The Chronicle of Broadway and me #789(On The Town)

2014年10月@ニューヨーク(その2)

 『On The Town』(10月9日20:00@Lyric Theatre)について旧サイトに書いた観劇当時の感想(<>内)。

<ブロードウェイでは、1971年、1998年に次いで3度目のリヴァイヴァル。もちろん1971年版は観ていないが、1998年版に加え、2008年のシティ・センター“アンコールズ!”版、2009年のペイパー・ミル・プレイハウス版を観ている。
 そして、いつも思うのは、ストーリーが緊密ではないということ。元がバレエ組曲(『Fancy Free』)なだけに、ミュージカルに発展させたこの作品でも、ダンス・ナンバーをスケッチ(短い話)で繋いでいく、という印象。なので、どこまで行っても“モダン・バレエ・ミュージカルの古典”の域を出ない(ちなみに、映画版/邦題:踊る大紐育は、おそらく、舞台版の弱みを解消する意味もあるのだろう、新たな楽曲を多数加え脚本も変更、ジェローム・ロビンズ+レナード・バーンスタインの世界とは違った仕上がりになっている)。

 とはいえ、毎回、色合いの違いはある。
 今回のプロダクションは、例えば1998年版のように大掛かりなセットを使って何らかの現代性を出そうとする方向とは逆に、初演が持っていたであろうシンプルな空気感を再現しようとしているように見えた。その分、物足りなくはあるが、ある種の爽やかさがあった。
 出演者も、強力なコメディ・リリーフとしてジャッキー・ホフマンが登場する他は、目立ったスターはいない。その辺にも、演出の意図が表れている気がする。
 印象に残ったのは名曲「Lonely Town」のシーン。ソロ歌唱に、客席に散ったアンサンブルがコーラスを付ける演出がしみじみとよかった。戦時中の若者たちの話なのだということを改めて思い起こさせた。>

 演出ジョン・ランドー(『Urinetown』『Dance Of The Vampires』『The Wedding Singer』『A Christmas Story The Musical』)、振付ジョシュア・バーガッシーは本作が振付家としてのブロードウェイ・デビュー。

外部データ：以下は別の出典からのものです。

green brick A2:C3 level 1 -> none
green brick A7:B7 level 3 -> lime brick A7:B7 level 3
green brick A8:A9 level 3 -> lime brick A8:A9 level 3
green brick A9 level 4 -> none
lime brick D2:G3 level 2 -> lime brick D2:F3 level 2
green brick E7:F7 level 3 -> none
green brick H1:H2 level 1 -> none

 中心になる3人の水夫の1人を演じるトニー・ヤズベク(『Never Gonna Dnace』『Fanny Hill』『A Chorus Line』『Gypsy』)は、この作品あたりから主役級の扱いになっていく。
 その相手役アイヴィを演じたミーガン・フェアチャイルドはニューヨーク・シティ・バレエのプリンシパル・ダンサー。
 『Falsettos』『Legally Blonde: The Musical』のマイケル・ルパートも出ていた。